Monday, October 18, 2010

Booker Monday 10/18/10

I'm about half-way through Heat and Dust. It is a very easy, enjoyable, yet complex read. 

Here are some quotes from the author, Ruth Prawer Jhabvala:

"[India] is not a place that one can pick up and put down again as if nothing had happened. In a way it's not so much a country as an experience, and whether it turns out to be a good or bad one depends, I suppose, on oneself." 

"It was very easy to be a writer," Jhabvala says of her life as a housewife. "I'd think what to eat for the day, then tell the cook. I didn't like interruptions, but it didn't bother me having children around. It makes it easier when nothing's expected of you; you're just doing your 'hobby'." 

Sunday, October 17, 2010

My Kindle

I've had my Kindle for almost three weeks now and I'm very pleased with it. I like reading on it - the screen is glare-free and clear and I am glad to be able to adjust the font as I am growing blind and need a larger font these days. It is so amazing to have 30 books on one slim little device that fits in your purse with ease. I have downloaded quite a few classics that I've always wanted to read - they are free if published pre-1923 - and have gotten pretty far along in Middlemarch. I see myself finishing it before the end of the year! The brilliance, for me, of reading thick classics on the Kindle is that you have no sense of how much text you have left to read. The Kindle does give page numbers and a percentage of how far along you are, but I am able to block that out and just enjoy the story. Therefore, I don't feel daunted with the length of the book and give up out of frustration as I tend to do with print novels. It took me a few months to decide to buy the Kindle and I am glad I purchased it. It is an ingenious little machine that might put me out of a job one day, but we can't stop progress can we?

Wednesday, October 13, 2010

The Night Fairy by Laura Amy Schlitz

At work we've embarked on a little project to read 8-10 books that are candidates for the Caldecott, Newbery and Printz prizes, which are awarded by the American Library Association in January.
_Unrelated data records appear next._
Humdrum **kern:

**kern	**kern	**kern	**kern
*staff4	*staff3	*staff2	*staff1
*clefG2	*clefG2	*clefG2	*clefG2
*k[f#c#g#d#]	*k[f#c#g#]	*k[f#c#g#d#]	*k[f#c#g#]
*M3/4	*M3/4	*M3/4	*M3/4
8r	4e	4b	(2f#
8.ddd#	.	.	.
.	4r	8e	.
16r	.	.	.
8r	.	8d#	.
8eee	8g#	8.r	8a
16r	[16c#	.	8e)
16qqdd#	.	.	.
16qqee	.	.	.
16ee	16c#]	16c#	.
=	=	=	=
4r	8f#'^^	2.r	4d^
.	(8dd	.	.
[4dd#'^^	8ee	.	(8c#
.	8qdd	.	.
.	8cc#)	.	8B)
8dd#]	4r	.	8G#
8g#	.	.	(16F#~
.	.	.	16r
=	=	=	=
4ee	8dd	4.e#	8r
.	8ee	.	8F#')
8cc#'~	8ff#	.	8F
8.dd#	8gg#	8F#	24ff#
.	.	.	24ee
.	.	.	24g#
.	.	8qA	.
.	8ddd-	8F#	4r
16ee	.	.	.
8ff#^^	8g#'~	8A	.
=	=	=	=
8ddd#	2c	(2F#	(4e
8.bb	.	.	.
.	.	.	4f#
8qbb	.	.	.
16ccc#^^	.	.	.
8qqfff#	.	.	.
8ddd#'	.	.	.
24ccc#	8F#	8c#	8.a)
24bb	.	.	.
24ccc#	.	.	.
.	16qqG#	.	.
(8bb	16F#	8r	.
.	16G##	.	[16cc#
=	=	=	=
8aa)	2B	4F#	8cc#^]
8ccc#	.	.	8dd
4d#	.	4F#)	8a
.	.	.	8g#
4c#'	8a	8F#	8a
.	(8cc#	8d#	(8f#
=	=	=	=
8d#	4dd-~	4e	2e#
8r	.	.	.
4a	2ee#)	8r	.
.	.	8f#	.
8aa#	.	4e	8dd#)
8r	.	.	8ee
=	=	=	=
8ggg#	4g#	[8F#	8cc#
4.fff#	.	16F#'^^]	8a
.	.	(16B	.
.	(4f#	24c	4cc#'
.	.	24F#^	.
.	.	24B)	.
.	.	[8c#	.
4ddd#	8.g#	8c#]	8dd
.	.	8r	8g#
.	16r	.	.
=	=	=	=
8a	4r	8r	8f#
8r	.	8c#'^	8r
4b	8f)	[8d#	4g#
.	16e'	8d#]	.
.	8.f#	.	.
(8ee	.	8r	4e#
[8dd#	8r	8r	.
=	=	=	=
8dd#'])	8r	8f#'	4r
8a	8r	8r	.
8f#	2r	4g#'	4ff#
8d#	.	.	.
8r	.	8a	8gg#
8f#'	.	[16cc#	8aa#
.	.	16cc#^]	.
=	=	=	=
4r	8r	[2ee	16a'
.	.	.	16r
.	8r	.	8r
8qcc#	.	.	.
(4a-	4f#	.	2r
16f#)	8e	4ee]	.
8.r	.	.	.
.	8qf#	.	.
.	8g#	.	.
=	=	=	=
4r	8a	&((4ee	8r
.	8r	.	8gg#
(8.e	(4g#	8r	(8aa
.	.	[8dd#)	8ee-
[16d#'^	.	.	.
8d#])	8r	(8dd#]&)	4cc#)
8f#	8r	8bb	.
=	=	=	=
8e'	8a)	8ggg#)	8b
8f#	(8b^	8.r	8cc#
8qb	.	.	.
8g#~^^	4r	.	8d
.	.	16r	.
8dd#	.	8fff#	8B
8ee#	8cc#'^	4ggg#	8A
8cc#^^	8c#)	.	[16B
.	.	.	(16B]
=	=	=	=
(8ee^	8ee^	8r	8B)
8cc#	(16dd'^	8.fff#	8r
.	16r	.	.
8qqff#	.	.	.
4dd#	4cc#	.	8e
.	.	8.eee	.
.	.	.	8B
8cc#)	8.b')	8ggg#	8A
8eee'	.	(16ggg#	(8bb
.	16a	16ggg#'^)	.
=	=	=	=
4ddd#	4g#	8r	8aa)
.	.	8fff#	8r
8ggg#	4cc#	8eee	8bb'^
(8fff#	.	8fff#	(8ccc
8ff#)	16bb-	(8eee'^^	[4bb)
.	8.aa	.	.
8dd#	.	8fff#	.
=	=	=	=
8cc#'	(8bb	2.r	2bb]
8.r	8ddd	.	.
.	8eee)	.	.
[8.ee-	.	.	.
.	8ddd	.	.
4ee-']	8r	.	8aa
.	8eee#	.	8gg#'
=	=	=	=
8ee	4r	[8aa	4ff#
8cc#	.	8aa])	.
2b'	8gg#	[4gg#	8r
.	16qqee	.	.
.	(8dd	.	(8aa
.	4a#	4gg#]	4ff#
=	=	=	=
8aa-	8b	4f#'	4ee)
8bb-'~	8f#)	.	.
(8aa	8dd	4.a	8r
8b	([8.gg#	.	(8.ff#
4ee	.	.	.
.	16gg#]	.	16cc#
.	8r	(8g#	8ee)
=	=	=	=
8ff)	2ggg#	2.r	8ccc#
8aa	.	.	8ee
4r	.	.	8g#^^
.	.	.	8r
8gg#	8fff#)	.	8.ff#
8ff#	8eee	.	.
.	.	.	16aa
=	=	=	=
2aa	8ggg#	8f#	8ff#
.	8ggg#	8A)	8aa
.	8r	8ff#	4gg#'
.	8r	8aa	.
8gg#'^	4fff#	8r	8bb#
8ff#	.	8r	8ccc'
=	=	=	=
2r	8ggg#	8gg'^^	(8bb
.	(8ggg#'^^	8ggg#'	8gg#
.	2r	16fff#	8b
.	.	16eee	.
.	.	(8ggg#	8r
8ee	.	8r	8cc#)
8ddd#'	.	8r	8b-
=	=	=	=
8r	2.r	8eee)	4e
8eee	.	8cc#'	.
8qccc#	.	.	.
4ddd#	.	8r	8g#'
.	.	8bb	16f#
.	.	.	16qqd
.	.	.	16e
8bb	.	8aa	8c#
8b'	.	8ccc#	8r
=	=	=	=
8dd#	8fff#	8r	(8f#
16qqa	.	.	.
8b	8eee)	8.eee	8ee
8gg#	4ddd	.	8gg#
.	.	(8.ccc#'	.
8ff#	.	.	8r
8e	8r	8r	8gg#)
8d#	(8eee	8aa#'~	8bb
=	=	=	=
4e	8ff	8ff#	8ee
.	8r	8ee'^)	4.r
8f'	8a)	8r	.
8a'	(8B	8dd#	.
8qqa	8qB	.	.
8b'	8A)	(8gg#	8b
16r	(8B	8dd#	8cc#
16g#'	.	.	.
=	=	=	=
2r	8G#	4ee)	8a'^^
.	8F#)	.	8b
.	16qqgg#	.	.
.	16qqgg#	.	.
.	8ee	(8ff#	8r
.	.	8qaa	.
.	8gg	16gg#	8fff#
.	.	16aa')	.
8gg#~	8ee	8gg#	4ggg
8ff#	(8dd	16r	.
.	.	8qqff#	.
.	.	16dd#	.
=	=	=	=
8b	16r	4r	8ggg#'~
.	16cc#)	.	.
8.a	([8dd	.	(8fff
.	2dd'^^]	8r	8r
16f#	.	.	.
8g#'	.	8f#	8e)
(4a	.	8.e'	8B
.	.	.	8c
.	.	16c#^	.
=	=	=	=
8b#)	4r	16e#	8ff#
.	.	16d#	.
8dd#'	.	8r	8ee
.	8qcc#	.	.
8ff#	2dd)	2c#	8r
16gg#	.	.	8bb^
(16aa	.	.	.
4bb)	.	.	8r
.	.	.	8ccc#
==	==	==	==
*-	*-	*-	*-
The Night Fairy is one of the books that is on our Newbery list.
This is a charming and simple tale of a night fairy named Flory who is forced to become a day fairy when her wings are damaged. She encounters animals and birds she normally wouldn't meet, such as squirrels and hummingbirds, and embarks on several dangerous adventures that test her fortitude and lead her to adapt her lifestyle to her new situation. She is a sassy little creature and though not fearless, she stands up for herself despite her trepidation. I really liked that the author worked facts about animals and the natural world into the story and I also enjoyed the flowing, yet simple, language and the direct dialogue. Though I'm not sure it will win the Newbery award, it will probably win over the hearts of many young girls who are enchanted with fairies.

Other reviews:

Monday, October 11, 2010

Booker Monday

I had to start a different Booker book this week as The Siege of Krishnapur had a hold on it at the library(can you imagine?) and we only have one copy in the system. I had to relinquish it. So, I started Heat and Dust by Ruth Prawer Jhabvala. This novel won the Booker Prize in 1975, and like The Siege of Krishnapur, is set in India. By the way, the Man Booker Prize for 2010 will be awarded tomorrow.

Monday, October 4, 2010

Booker Monday

I'm still reading The Siege of Krishnapur. I'm about partway through and the sepoys have attacked the English. There's lots of descriptions of how to fire a cannon and men getting their heads blown off with muskets. It is beautifully written and subtly humorous.